“The Writers’ Brush, an Exhibition of Art by Writers,” curated by Donald Friedman and Jon Wronski. Pierre Menard Gallery, Cambridge, MA. Through January 15.
The first leg of the show took place in New York in September and October at Anita Shapolsky Gallery, and this incarnation is an expanded version of that event. In The Brooklyn Rail, Valery Oisteanu reported that the show is an invaluable resource for those interested in the interconnection between literature and art. “Donald Friedman and John Wronski have masterly gathered art from private collections, some never shown before, by a pantheon of writers, including thirteen Nobel laureates. The beautiful landscapes that Hermann Hesse credited with saving his life have a nostalgic-biographical atmosphere; the manuscript sketches that Fyodor Dostoevsky made of his characters reveal the visual process of literary creation; and the can-can dancers secretly drawn by Joseph Conrad serve as art-cum-memorabilia objects. Ultimately, these works gave me new insights into the lives and minds of my favorite writers and their creative processes.” See images of the artwork and the opening at Anita Shapolsky Gallery courtesy of RobertaontheArts.com.

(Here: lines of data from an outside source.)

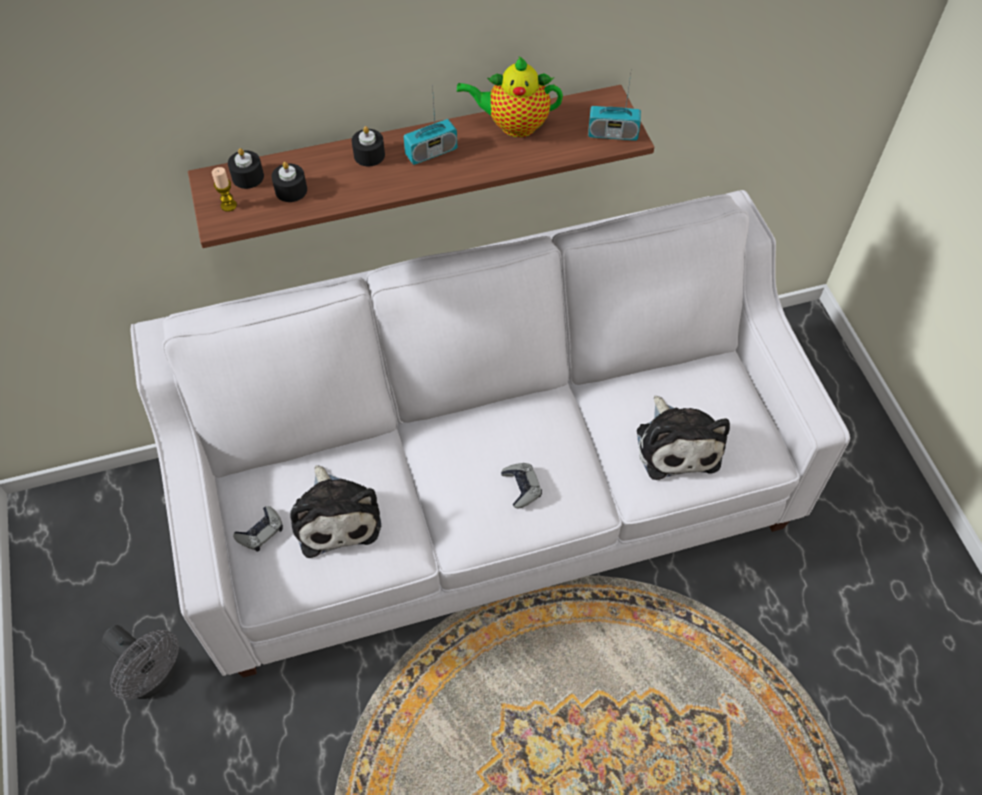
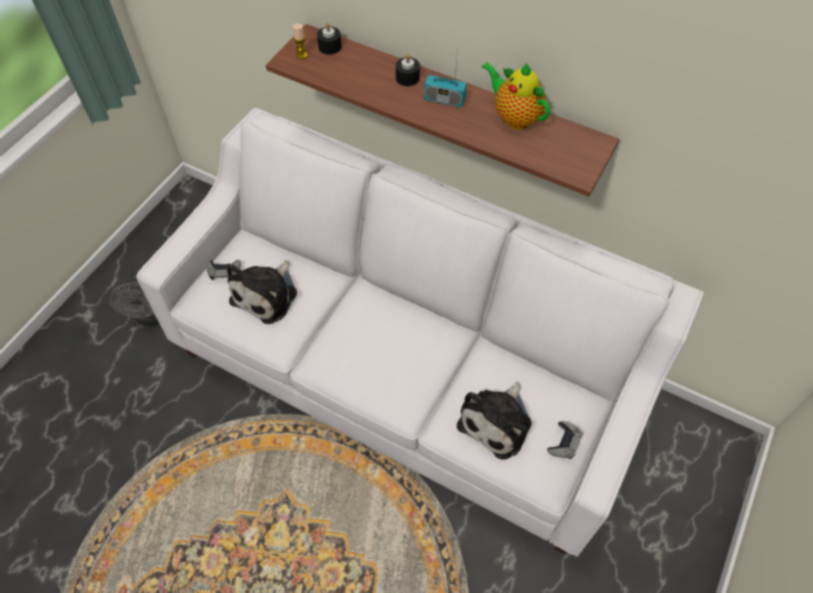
camera: 45 degrees right, 0 degrees up
(291, 190) = (342, 68): black candle -> none
(521, 487) = (376, 364): grey game controller -> grey game controller (564, 442)
(613, 134) = (572, 165): radio -> none

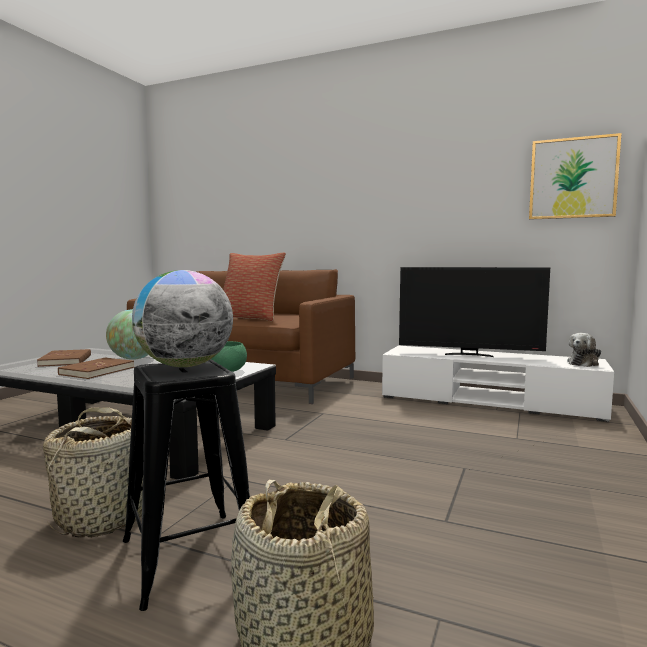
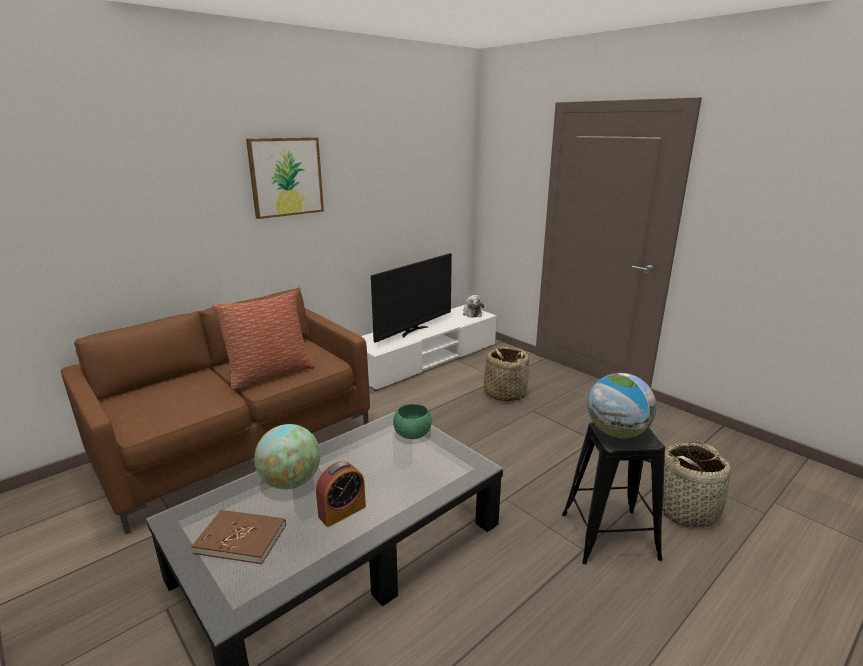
camera: 65 degrees left, 15 degrees up
(97, 371) = (342, 511): brown book -> alarm clock
(104, 516) = (544, 573): basket -> basket (504, 393)
(573, 178) = (445, 182): picture -> picture (286, 177)

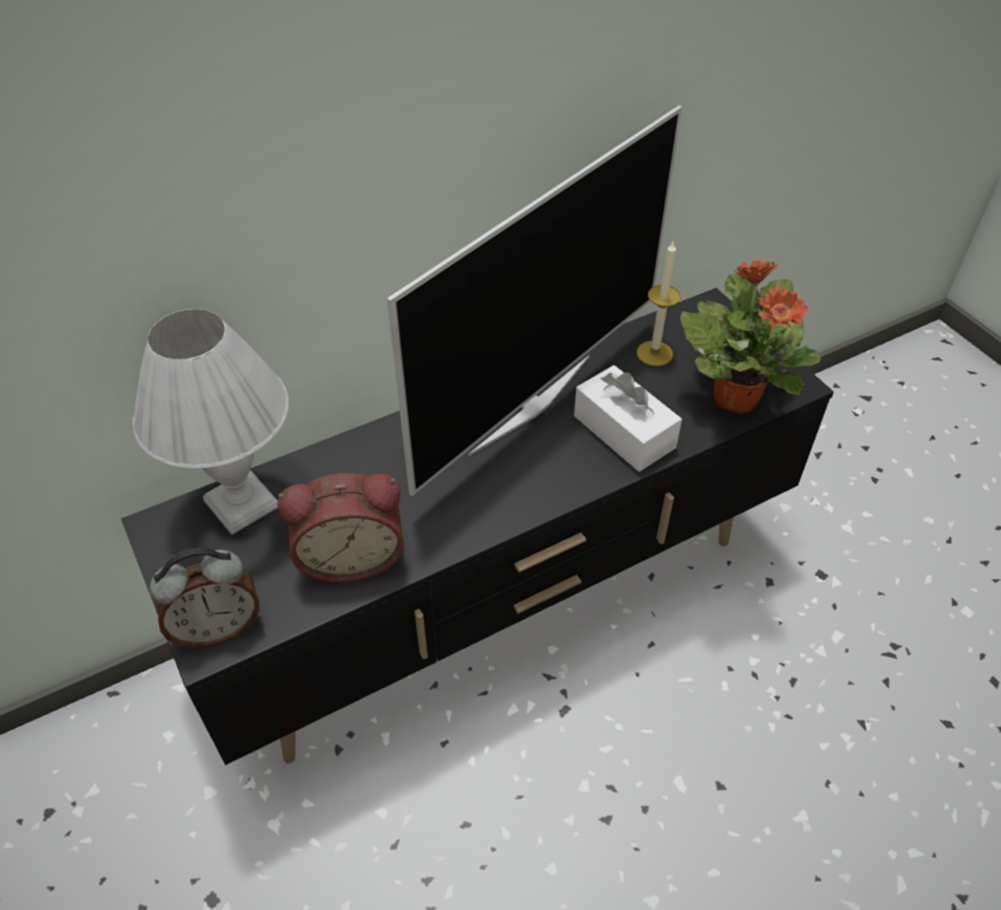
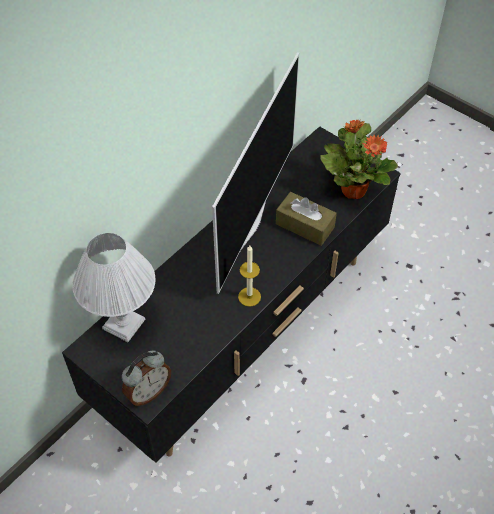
camera: 20 degrees left, 5 degrees up
(351, 555) = (196, 333): alarm clock -> none
(624, 432) = (305, 225): white tissue box -> brown tissue box
(654, 353) = (302, 175): candle -> candle (249, 296)

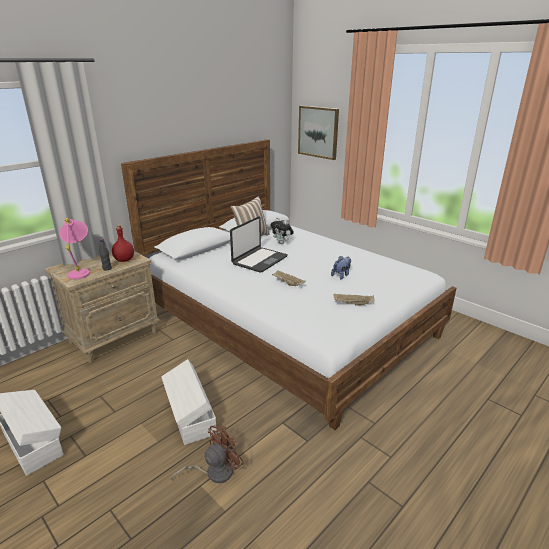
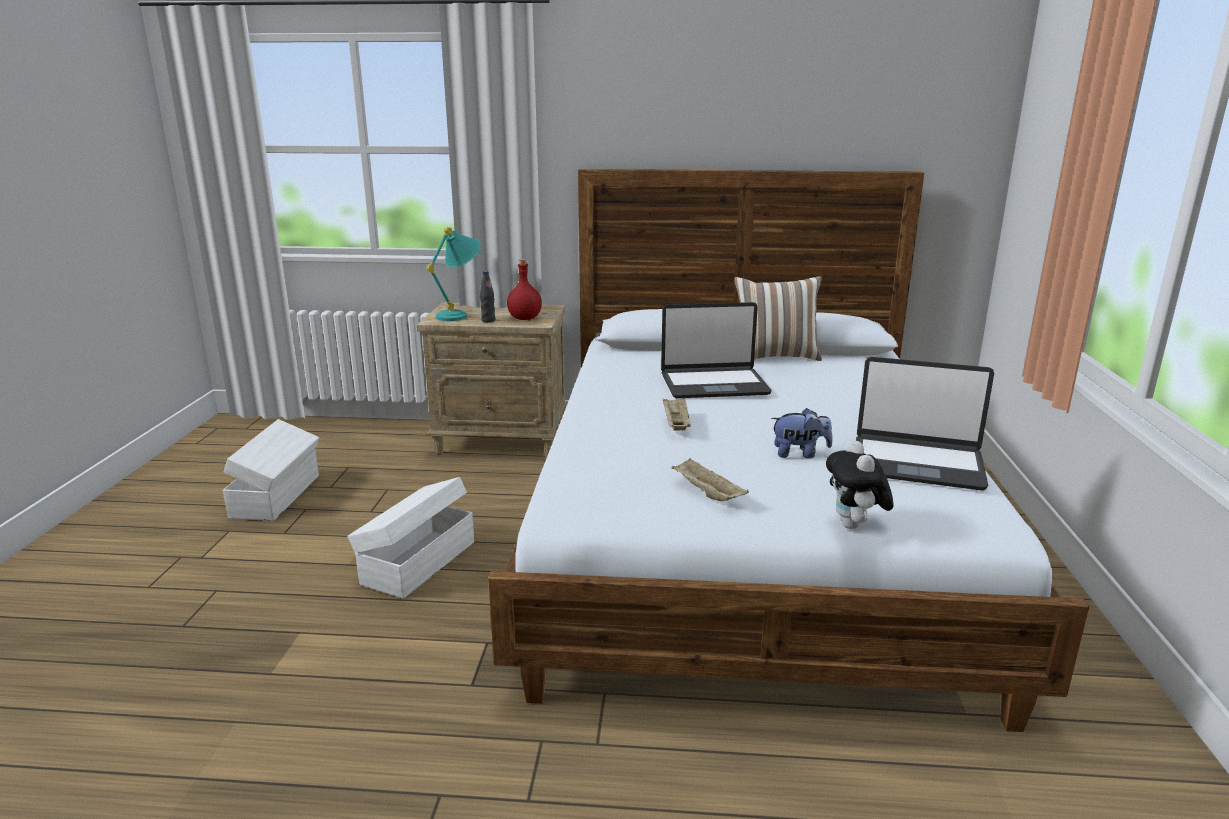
camera: 50 degrees right, 5 degrees down
(81, 271) = (460, 315): pink table lamp -> turquoise table lamp
(214, 472) = (331, 631): brown fan -> none
(282, 243) = (813, 378): plush toy -> plush toy (854, 526)
(318, 132) = (1043, 164): picture -> none
(374, 263) = (917, 463): none -> laptop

Nina MacLaughlin reports in the Phoenix that the larger Cambridge incarnation of the exhibition offers visitors a chance to analyze the images — not the words — that were sketched, painted, inked, etched, and doodled by some 120 writers. “The works featured in the show aren’t, for the most part, notebook scribblings, but accomplished paintings and drawings — some consistent with the writers’ written work, some quite at odds.”
The show is running in conjunction with the publication of Donald Friedman’s book by the same name.